Mais la question se trouve alors posée de savoir qui parle exactement en tenant un tel discours : cette recherche normative de la vérité (comme du bien et du beau, par ailleurs) ne relève-t-elle, elle-même, que d’un effet de système (les structures biologiques étant redoublées par les structures sociologiques, historiques, psychologiques et linguistiques pour ce qui est de la vie humaine), ou bien toute élaboration et position d’un jugement de valeur ne témoignerait-elle pas, quand même, de quelque libre arbitre entendu comme capacité naturelle (déterminée donc) de l’esprit humain d’être ouvert à l’autodétermination, dont l’effectuation ne se peut que sous certaines conditions empiriques, certes, mais qui tout en étant nécessaires (négatives en ce sens) ne sont pas suffisantes (positives en ce sens) à la production des effets qui résultent de son exercice ? Est-il bien nécessaire de s’en remettre à un monisme matérialiste pour penser à la fois la continuité ontologique et la rupture ontique, ou encore les rapports du même et de l’autre, et est-ce même bien cohérent puisque le caractère totalisant d’une telle réduction ontologique tombe alors sous le coup de l’argument selon lequel une thèse portant sur la totalité de l’Être est destinée à demeurer sans preuve scientifique, ce qui renvoie l’ontologie matérialiste, pour le mieux, à un postulat de la raison épistémologique qui nécessite une vérification régressant, ou plutôt progressant ici, à l’infini ?

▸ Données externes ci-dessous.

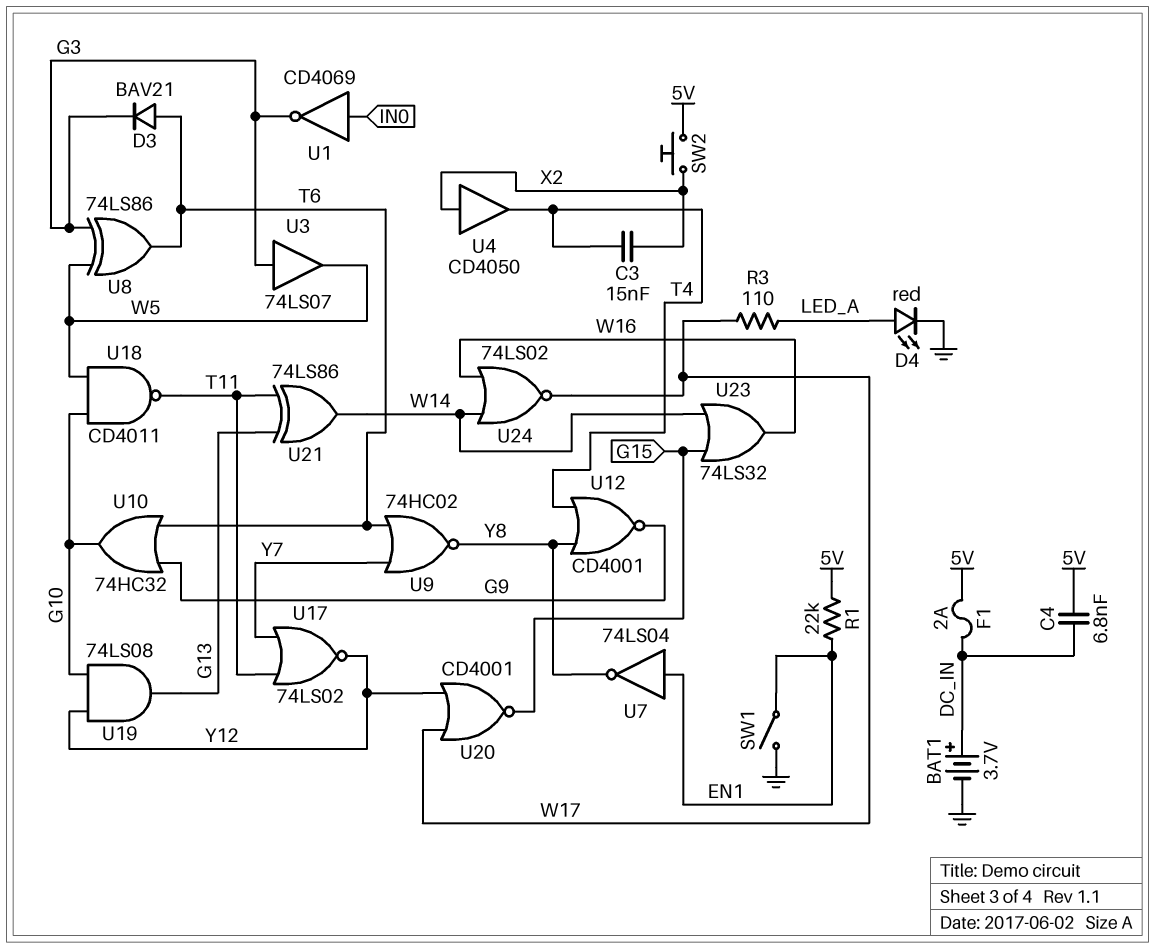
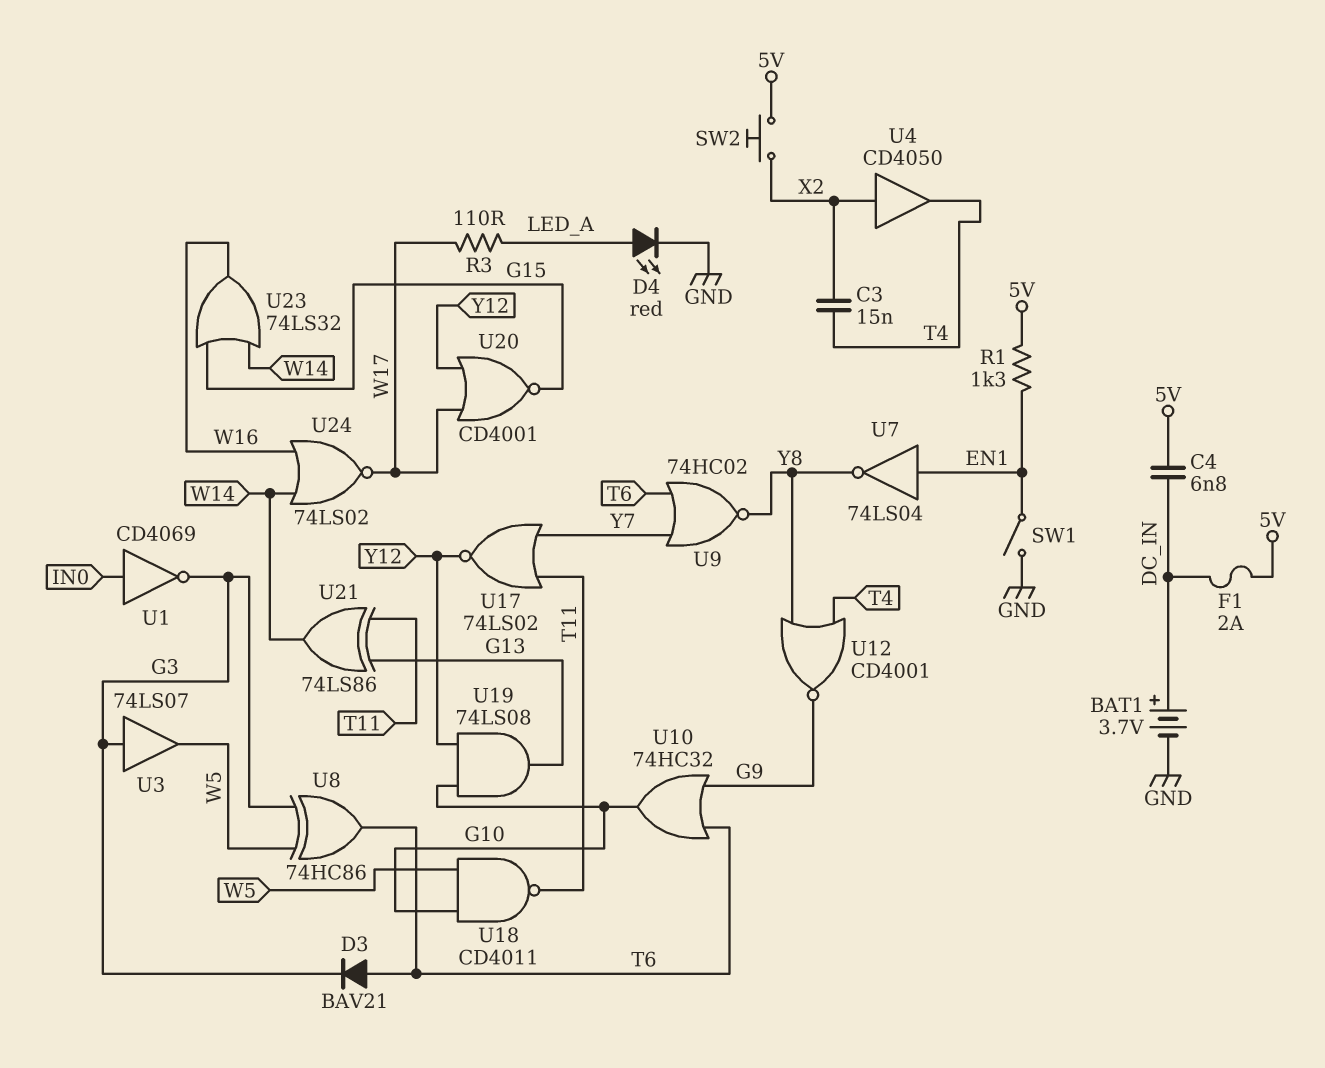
R1: 22k (5V, EN1) -> 1.3k (5V, EN1)
U8: XOR 74LS86 (in G3, in W5, out T6) -> XOR 74HC86 (in G3, in W5, out T6)

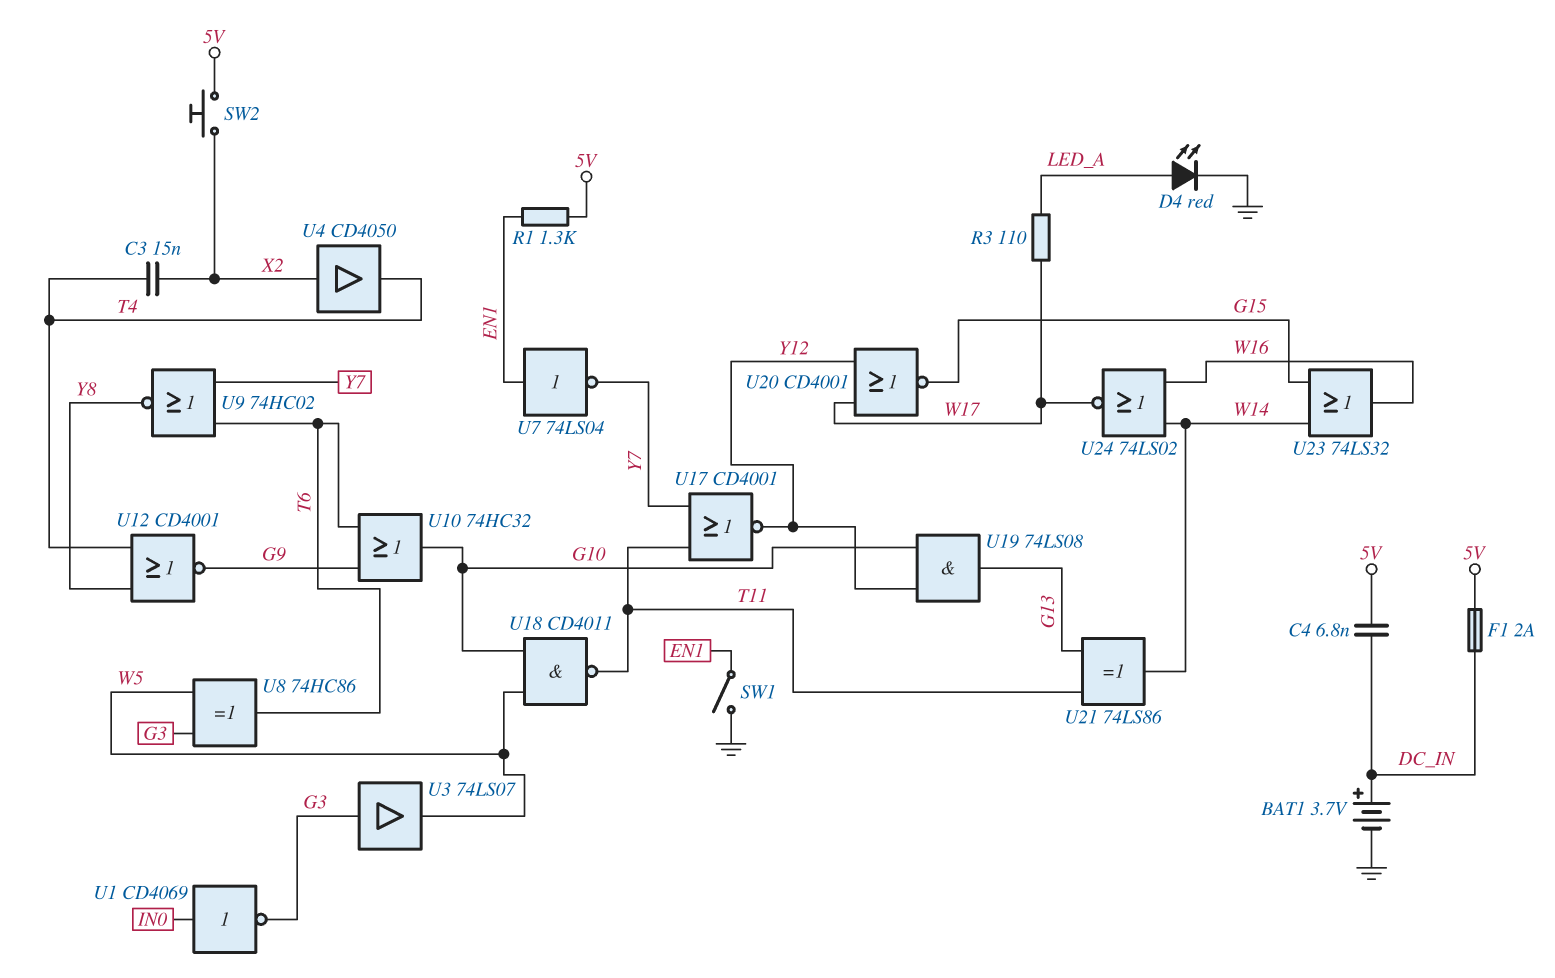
D3: diode BAV21 (A T6, K G3) -> none
U7: NOT 74LS04 (in EN1, out Y8) -> NOT 74LS04 (in EN1, out Y7)
U17: NOR 74LS02 (in T11, in Y7, out Y12) -> NOR CD4001 (in T11, in Y7, out Y12)

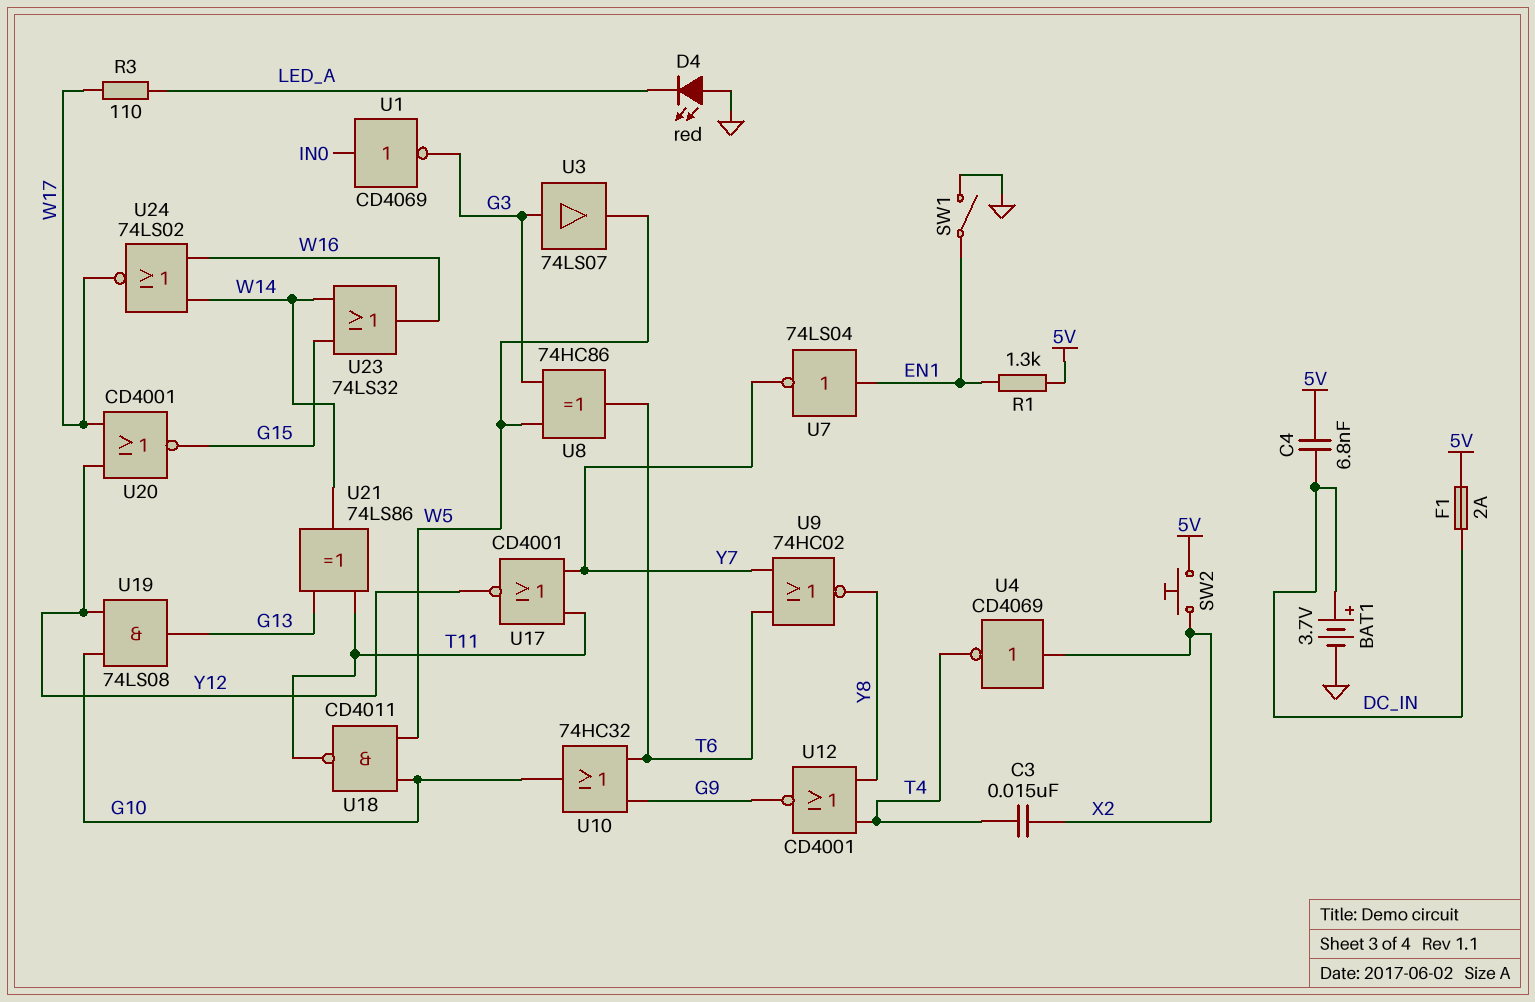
D4: LED red (A LED_A, K GND) -> LED red (A GND, K LED_A)
U4: buffer CD4050 (in X2, out T4) -> NOT CD4069 (in X2, out T4)

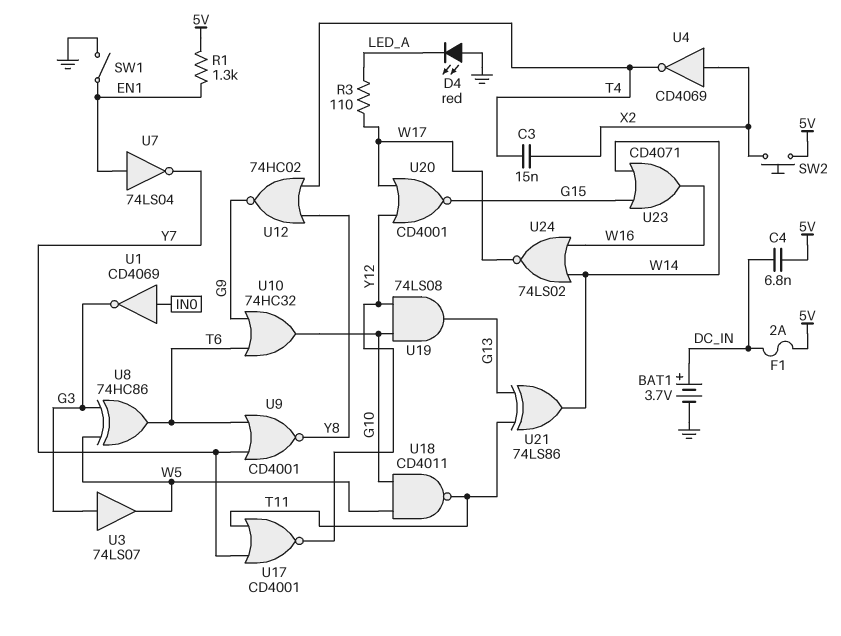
U9: NOR 74HC02 (in T6, in Y7, out Y8) -> NOR CD4001 (in T6, in Y7, out Y8)
U12: NOR CD4001 (in T4, in Y8, out G9) -> NOR 74HC02 (in T4, in Y8, out G9)
U23: OR 74LS32 (in G15, in W14, out W16) -> OR CD4071 (in G15, in W14, out W16)

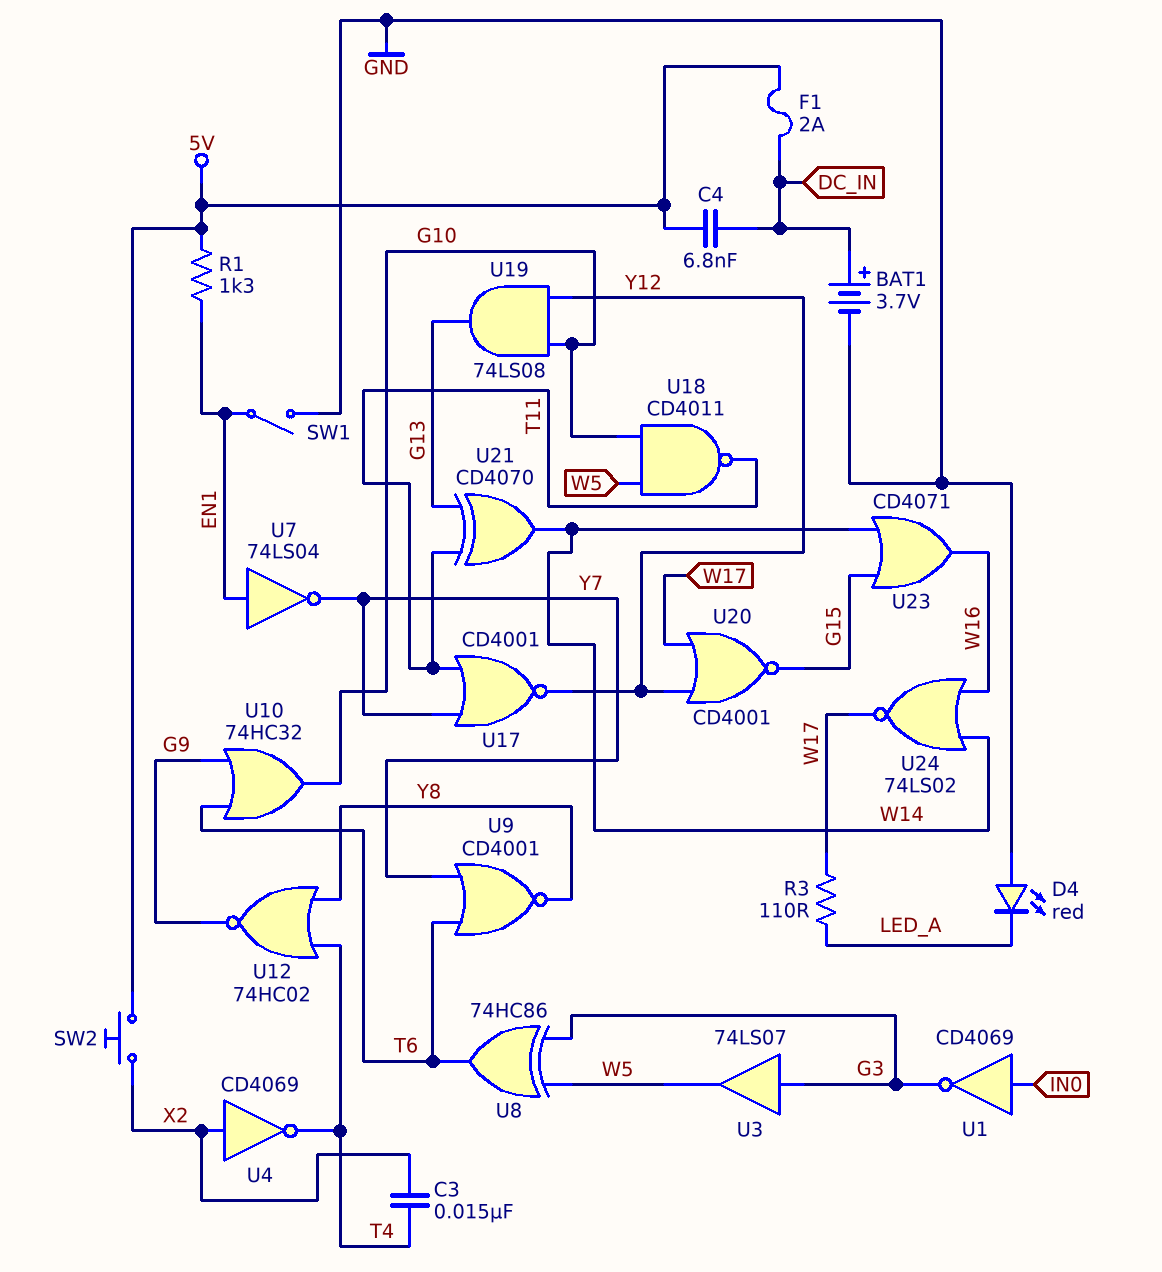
U21: XOR 74LS86 (in G13, in T11, out W14) -> XOR CD4070 (in G13, in T11, out W14)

En réponse, le conférencier redit qu’une recherche à la fois matérialiste et scientifique de la vérité doit incessamment travailler à relier les différentes formes de réalité les unes aux autres, sans les rabattre les unes sur les autres, et doit donc intégrer l’idée que la réalité matérielle est productrice de nouveauté, mais sans y voir une création ex nihilo, c’est-à-dire mystérieuse. Par exemple, si la morale est bien en rupture avec l’évolution animale elle n’en trouve pas moins sa source en elle. Le concept d’émergence permet alors de nommer correctement ce mixte de continuité et de discontinuité. Mais la question demeure posée de savoir si, pour lever toutes les apories de ce qui paraît bien relever d’une décision ontologique plutôt que d’une contrainte épistémologique, on peut penser et pratiquer ensemble un matérialisme mécanique et un émergentisme dialectique, le premier faisant fond sur la continuité alors que le second permet d’évoquer une discontinuité.